**Exercise goal**. Every record here needs to be retyped exactly.
---- Source material
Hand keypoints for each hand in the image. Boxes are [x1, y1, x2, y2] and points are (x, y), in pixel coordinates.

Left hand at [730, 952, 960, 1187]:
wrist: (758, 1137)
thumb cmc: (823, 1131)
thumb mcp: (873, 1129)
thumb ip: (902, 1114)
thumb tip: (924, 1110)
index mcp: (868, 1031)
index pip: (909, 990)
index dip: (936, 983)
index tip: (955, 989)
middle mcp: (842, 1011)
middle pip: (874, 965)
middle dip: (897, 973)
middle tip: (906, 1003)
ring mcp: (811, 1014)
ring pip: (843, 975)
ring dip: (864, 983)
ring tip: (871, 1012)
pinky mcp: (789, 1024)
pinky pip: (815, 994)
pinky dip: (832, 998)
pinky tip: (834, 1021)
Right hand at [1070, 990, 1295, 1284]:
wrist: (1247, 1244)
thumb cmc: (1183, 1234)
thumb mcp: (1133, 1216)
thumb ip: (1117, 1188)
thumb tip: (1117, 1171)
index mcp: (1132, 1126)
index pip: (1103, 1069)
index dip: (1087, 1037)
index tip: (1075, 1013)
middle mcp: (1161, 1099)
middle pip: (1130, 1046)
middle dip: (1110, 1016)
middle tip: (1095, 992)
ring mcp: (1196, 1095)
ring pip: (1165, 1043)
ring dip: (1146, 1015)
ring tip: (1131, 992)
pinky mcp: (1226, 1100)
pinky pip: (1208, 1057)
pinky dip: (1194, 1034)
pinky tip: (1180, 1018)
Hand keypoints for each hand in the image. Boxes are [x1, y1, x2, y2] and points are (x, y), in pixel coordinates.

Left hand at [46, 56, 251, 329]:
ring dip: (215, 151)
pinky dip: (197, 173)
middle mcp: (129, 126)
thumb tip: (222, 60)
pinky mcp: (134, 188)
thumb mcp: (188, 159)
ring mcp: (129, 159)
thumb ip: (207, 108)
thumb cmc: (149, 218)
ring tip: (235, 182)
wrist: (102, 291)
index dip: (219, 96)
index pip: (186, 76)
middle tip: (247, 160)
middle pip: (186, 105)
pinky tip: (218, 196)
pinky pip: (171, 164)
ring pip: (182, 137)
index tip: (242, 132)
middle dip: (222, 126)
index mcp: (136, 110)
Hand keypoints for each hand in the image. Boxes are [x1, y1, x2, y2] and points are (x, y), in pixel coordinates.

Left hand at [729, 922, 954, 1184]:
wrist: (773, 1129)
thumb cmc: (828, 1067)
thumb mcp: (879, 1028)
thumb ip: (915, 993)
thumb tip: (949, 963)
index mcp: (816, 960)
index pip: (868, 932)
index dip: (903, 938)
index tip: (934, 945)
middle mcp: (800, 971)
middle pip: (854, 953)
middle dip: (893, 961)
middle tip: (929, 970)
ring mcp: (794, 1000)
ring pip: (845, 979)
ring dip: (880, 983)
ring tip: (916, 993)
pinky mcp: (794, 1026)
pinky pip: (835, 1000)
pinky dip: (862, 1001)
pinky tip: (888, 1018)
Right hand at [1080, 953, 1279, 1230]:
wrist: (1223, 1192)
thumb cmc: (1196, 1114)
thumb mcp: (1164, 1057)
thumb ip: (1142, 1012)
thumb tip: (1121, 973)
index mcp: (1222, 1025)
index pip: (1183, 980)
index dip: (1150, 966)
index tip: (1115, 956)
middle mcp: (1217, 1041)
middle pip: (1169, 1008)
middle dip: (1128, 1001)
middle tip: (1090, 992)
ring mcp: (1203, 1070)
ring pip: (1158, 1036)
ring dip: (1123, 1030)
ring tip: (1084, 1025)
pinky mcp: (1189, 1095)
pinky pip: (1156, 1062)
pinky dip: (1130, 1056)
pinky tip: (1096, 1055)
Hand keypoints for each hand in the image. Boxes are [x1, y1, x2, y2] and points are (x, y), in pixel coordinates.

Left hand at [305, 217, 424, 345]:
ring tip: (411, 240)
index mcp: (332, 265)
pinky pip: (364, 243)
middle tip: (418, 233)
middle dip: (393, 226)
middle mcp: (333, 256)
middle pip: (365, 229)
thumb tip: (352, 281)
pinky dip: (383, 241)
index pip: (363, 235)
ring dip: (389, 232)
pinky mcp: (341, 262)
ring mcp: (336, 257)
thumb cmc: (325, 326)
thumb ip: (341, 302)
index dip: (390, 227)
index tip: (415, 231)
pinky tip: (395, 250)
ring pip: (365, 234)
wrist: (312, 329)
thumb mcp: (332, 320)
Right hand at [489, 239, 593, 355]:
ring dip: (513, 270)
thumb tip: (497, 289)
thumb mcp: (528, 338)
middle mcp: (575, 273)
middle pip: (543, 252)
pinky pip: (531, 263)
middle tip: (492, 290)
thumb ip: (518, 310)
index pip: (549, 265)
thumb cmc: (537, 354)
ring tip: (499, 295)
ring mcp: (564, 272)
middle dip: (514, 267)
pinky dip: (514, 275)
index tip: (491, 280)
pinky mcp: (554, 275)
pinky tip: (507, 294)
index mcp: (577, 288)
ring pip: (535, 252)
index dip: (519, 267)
--------
**Solved problem**.
Hand keypoints for each hand in the image. Boxes are [x1, y1, x2, y2] and points are (x, y), in pixel coordinates.

Left hand at [730, 952, 960, 1187]:
wrist: (758, 1137)
thumb cmc: (823, 1131)
thumb mcp: (873, 1129)
thumb ip: (902, 1114)
thumb tip: (924, 1110)
index mcp: (868, 1031)
index pip: (909, 990)
index dip: (936, 983)
index tip: (955, 989)
middle mcp: (842, 1011)
middle pip: (874, 965)
middle dip: (897, 973)
middle tip: (906, 1003)
ring mcp: (811, 1014)
ring pip: (843, 975)
ring dip: (864, 983)
ring tip: (871, 1012)
pinky mcp: (789, 1024)
pinky pip: (815, 994)
pinky dip: (832, 998)
pinky tip: (834, 1021)
Right hand at [1070, 990, 1295, 1284]:
wrist: (1247, 1244)
thumb cmc: (1183, 1234)
thumb mcp: (1133, 1216)
thumb ip: (1117, 1188)
thumb tip: (1117, 1171)
index mcp: (1132, 1126)
index pip: (1103, 1069)
index dip: (1087, 1037)
index tip: (1075, 1013)
middle mcp: (1161, 1099)
middle pip: (1130, 1046)
middle dip: (1110, 1016)
middle tip: (1095, 992)
ring mcp: (1196, 1095)
ring pip: (1165, 1043)
ring dip: (1146, 1015)
ring tip: (1131, 992)
pinky mcp: (1226, 1100)
pinky pip: (1208, 1057)
pinky dip: (1194, 1034)
pinky tip: (1180, 1018)
Hand keypoints for each hand in the image. Boxes are [x1, y1, x2, y2] and points are (x, y), in pixel coordinates.

Left hand at [46, 56, 251, 329]:
ring dip: (215, 151)
pinky dip: (197, 173)
middle mcp: (129, 126)
thumb tip: (222, 60)
pinky mcp: (134, 188)
thumb mcp: (188, 159)
ring mcp: (129, 159)
thumb ip: (207, 108)
thumb cmc: (149, 218)
ring tip: (235, 182)
wrist: (102, 291)
index dip: (219, 96)
index pip: (186, 76)
middle tip: (247, 160)
middle pip: (186, 105)
pinky tip: (218, 196)
pinky pip: (171, 164)
ring pip: (182, 137)
index tip: (242, 132)
middle dip: (222, 126)
index mcp: (136, 110)
Hand keypoints for each hand in the image. Boxes are [x1, y1, x2, y2] and points are (x, y), in pixel coordinates.

Left hand at [729, 922, 954, 1184]:
wrist: (773, 1129)
thumb cmc: (828, 1067)
thumb mcp: (879, 1028)
thumb ip: (915, 993)
thumb tip: (949, 963)
index mcp: (816, 960)
index pip: (868, 932)
index dip: (903, 938)
index tip: (934, 945)
middle mcp: (800, 971)
middle pip: (854, 953)
middle dip: (893, 961)
middle tip: (929, 970)
ring mcp: (794, 1000)
ring pip: (845, 979)
ring dip: (880, 983)
ring tip: (916, 993)
pinky mcp: (794, 1026)
pinky pip: (835, 1000)
pinky dip: (862, 1001)
pinky tip: (888, 1018)
Right hand at [1080, 953, 1279, 1230]:
wrist: (1223, 1192)
thumb cmc: (1196, 1114)
thumb mcp: (1164, 1057)
thumb ip: (1142, 1012)
thumb tip: (1121, 973)
index mcp: (1222, 1025)
index pip: (1183, 980)
index dip: (1150, 966)
index tip: (1115, 956)
middle mcp: (1217, 1041)
middle pip: (1169, 1008)
middle dip: (1128, 1001)
middle tip: (1090, 992)
ring mcp: (1203, 1070)
ring pip: (1158, 1036)
ring dip: (1123, 1030)
ring tip: (1084, 1025)
pinky mcp: (1189, 1095)
pinky pip: (1156, 1062)
pinky dip: (1130, 1056)
pinky tip: (1096, 1055)
Hand keypoints for each hand in the image. Boxes are [x1, y1, x2, y2] and points are (x, y), in pixel coordinates.

Left hand at [305, 217, 424, 345]:
ring tip: (411, 240)
index mcp: (332, 265)
pinky pip: (364, 243)
middle tip: (418, 233)
middle dip: (393, 226)
middle mcp: (333, 256)
middle pip: (365, 229)
thumb tip: (352, 281)
pinky dip: (383, 241)
index pip: (363, 235)
ring dip: (389, 232)
pinky mcp: (341, 262)
ring mcp: (336, 257)
thumb cmc: (325, 326)
thumb ip: (341, 302)
index dip: (390, 227)
index tip: (415, 231)
pinky tip: (395, 250)
ring pip: (365, 234)
wrist: (312, 329)
thumb mcp: (332, 320)
Right hand at [489, 239, 593, 355]:
ring dip: (513, 270)
thumb tip: (497, 289)
thumb mcp: (528, 338)
middle mcp: (575, 273)
middle pip: (543, 252)
pinky pip: (531, 263)
middle tip: (492, 290)
thumb ip: (518, 310)
index pip: (549, 265)
thumb cmc: (537, 354)
ring tip: (499, 295)
ring mcp: (564, 272)
middle dip: (514, 267)
pinky dip: (514, 275)
index tip: (491, 280)
pinky mcp: (554, 275)
pinky tip: (507, 294)
index mcp: (577, 288)
ring pip: (535, 252)
index dip: (519, 267)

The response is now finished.